Leitch Keir

Personal information
- Full name: Leitch Keir
- Date of birth: 22 June 1861
- Place of birth: Alloa, Scotland
- Date of death: 29 June 1922 (aged 61)
- Place of death: Dumbarton, Scotland
- Position(s): Centre half; Left half;

Youth career
- Renton

Senior career*
- Years: Team / Apps / (Gls)
- 1881–1897: Dumbarton / 49 / (2)

International career
- 1886–1888: Scotland / 4 / (1)

= Leitch Keir =

Scottish footballer

Leitch Keir (22 June 1861 – 29 June 1922) was a Scottish footballer who played for Renton, Dumbarton and Scotland.

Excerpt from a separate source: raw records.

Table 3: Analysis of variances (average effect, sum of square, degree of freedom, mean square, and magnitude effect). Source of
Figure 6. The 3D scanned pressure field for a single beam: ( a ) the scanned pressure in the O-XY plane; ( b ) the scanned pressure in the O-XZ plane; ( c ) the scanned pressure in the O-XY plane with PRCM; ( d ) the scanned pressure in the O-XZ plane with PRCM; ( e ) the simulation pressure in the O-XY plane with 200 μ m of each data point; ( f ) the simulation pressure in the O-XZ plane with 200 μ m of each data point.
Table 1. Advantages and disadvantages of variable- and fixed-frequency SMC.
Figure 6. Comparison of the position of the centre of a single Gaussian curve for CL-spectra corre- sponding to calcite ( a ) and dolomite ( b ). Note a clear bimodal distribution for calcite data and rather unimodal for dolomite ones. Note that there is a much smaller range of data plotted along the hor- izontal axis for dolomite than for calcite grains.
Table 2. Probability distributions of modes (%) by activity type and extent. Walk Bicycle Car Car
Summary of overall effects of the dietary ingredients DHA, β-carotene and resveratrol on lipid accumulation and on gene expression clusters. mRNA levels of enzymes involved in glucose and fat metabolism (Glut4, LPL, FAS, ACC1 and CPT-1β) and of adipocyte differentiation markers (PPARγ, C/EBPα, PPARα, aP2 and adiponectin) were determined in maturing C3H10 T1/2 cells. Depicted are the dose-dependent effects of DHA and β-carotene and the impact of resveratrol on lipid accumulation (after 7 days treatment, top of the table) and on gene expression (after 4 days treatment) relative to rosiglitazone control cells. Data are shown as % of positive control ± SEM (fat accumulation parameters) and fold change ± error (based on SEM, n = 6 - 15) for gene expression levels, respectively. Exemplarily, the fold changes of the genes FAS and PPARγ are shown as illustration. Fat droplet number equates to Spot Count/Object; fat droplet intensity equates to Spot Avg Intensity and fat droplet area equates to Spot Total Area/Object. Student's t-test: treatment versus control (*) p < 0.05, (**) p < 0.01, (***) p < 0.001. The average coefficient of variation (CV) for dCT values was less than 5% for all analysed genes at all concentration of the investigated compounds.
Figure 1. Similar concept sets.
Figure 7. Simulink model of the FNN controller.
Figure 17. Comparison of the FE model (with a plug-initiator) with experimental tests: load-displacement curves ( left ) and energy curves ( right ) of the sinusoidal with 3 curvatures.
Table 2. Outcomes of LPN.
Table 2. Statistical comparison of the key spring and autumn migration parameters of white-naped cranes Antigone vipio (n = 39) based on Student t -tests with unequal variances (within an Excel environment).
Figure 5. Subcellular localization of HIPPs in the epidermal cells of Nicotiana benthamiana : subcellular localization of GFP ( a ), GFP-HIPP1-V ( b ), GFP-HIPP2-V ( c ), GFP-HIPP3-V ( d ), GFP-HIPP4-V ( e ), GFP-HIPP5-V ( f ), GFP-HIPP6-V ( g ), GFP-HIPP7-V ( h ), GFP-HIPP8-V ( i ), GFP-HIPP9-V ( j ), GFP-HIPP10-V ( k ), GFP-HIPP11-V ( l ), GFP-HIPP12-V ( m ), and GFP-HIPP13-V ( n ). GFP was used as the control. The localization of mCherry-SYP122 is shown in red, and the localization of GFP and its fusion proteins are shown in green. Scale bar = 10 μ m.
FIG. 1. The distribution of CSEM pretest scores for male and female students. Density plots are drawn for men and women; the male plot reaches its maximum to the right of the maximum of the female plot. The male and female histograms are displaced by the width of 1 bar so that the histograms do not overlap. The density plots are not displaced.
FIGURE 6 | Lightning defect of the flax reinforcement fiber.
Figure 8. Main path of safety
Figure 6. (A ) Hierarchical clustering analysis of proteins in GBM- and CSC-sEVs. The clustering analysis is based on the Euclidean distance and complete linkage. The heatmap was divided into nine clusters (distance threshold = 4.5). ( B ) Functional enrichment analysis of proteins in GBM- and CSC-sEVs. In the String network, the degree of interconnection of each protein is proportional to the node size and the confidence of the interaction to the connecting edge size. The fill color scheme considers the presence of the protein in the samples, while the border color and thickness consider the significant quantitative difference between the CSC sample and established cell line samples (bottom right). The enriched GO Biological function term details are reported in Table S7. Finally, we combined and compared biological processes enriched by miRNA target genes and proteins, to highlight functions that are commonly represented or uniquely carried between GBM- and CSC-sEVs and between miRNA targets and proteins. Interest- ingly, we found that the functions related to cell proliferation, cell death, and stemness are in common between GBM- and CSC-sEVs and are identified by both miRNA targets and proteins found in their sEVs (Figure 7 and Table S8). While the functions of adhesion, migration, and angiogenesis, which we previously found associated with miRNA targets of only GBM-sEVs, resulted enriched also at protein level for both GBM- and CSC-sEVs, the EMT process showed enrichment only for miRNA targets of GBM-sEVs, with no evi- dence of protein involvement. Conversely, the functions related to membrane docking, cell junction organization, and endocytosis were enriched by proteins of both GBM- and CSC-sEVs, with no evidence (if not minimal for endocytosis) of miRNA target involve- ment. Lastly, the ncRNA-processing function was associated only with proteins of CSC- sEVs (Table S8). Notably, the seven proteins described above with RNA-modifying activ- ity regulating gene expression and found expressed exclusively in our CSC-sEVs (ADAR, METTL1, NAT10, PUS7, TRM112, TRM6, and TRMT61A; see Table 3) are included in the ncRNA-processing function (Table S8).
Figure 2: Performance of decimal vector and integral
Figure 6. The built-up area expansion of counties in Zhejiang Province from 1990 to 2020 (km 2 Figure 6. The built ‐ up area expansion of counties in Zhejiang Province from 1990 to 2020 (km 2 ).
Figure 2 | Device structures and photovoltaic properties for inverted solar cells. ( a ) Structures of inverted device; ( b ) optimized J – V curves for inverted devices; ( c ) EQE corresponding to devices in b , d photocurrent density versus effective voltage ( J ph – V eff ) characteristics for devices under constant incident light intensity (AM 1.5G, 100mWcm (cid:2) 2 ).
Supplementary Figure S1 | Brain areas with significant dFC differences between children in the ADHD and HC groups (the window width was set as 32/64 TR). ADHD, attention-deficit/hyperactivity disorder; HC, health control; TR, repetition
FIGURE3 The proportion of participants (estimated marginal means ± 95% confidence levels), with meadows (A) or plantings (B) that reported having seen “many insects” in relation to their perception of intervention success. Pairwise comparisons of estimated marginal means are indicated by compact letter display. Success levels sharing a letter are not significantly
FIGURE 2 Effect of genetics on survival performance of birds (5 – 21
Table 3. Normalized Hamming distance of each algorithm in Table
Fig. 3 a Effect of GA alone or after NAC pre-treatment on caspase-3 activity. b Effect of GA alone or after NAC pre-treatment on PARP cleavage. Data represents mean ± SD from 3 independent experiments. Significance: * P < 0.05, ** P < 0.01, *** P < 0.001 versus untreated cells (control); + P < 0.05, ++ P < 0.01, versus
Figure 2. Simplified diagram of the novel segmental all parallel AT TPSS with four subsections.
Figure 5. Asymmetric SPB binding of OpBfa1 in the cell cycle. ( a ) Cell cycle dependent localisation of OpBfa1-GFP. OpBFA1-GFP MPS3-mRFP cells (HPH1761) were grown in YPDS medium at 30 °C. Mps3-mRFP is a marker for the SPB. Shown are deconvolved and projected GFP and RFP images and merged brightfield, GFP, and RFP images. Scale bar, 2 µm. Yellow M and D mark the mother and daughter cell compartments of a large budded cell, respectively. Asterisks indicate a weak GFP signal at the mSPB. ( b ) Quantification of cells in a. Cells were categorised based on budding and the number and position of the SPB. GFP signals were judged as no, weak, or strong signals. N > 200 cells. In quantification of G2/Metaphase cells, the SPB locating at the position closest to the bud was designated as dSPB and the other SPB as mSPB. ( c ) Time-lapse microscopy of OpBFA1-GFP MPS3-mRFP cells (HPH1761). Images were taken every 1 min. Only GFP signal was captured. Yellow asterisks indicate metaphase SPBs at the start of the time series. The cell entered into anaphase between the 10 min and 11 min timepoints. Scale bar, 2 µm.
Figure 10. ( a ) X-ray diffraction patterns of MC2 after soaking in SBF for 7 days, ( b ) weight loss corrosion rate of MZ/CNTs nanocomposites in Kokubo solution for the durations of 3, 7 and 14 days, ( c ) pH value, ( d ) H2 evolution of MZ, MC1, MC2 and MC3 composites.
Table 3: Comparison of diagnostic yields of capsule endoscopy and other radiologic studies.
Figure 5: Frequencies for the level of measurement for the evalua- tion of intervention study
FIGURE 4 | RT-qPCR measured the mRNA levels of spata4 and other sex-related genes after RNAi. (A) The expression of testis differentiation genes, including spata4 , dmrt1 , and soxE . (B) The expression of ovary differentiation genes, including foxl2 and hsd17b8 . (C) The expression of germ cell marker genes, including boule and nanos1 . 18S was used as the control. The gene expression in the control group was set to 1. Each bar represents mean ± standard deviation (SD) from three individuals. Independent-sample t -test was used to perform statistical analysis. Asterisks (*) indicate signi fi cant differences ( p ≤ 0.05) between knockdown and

Having won the Scottish Cup with Dumbarton in 1883, he was the sole member of that team still with the club when they were joint champions of the inaugural Scottish Football League in 1891, becoming the first player to claim medals from both competitions; the distinction was almost shared by all his teammates, but they had lost the 1891 Scottish Cup Final three months earlier. The Sons of the Rock went on to win the title outright in 1892. Keir ceased playing regularly in 1893, but returned for one cup appearance four years later.

==Honours==
- Dumbarton
- Scottish Football League: 1890–91, 1891–92
- Scottish Cup: 1882–83
  - Runner-up 1886–87, 1890–91
- Dumbartonshire Cup: Winners 1888–89, 1889–90, 1890-91, 1891-92
- League Charity Cup: 1890–91
- Glasgow Merchants Charity Cup: Runner-up 1884–85
- Greenock Charity Cup: Winner 1889–90; Runner-up 1888–89
- 4 caps for Scotland between 1886 and 1888, scoring one goal;
- 9 representative caps between 1884 and 1890 (7 for Dumbartonshire, 1 for a West of Scotland XI and 1 for a Scots Anglo XI).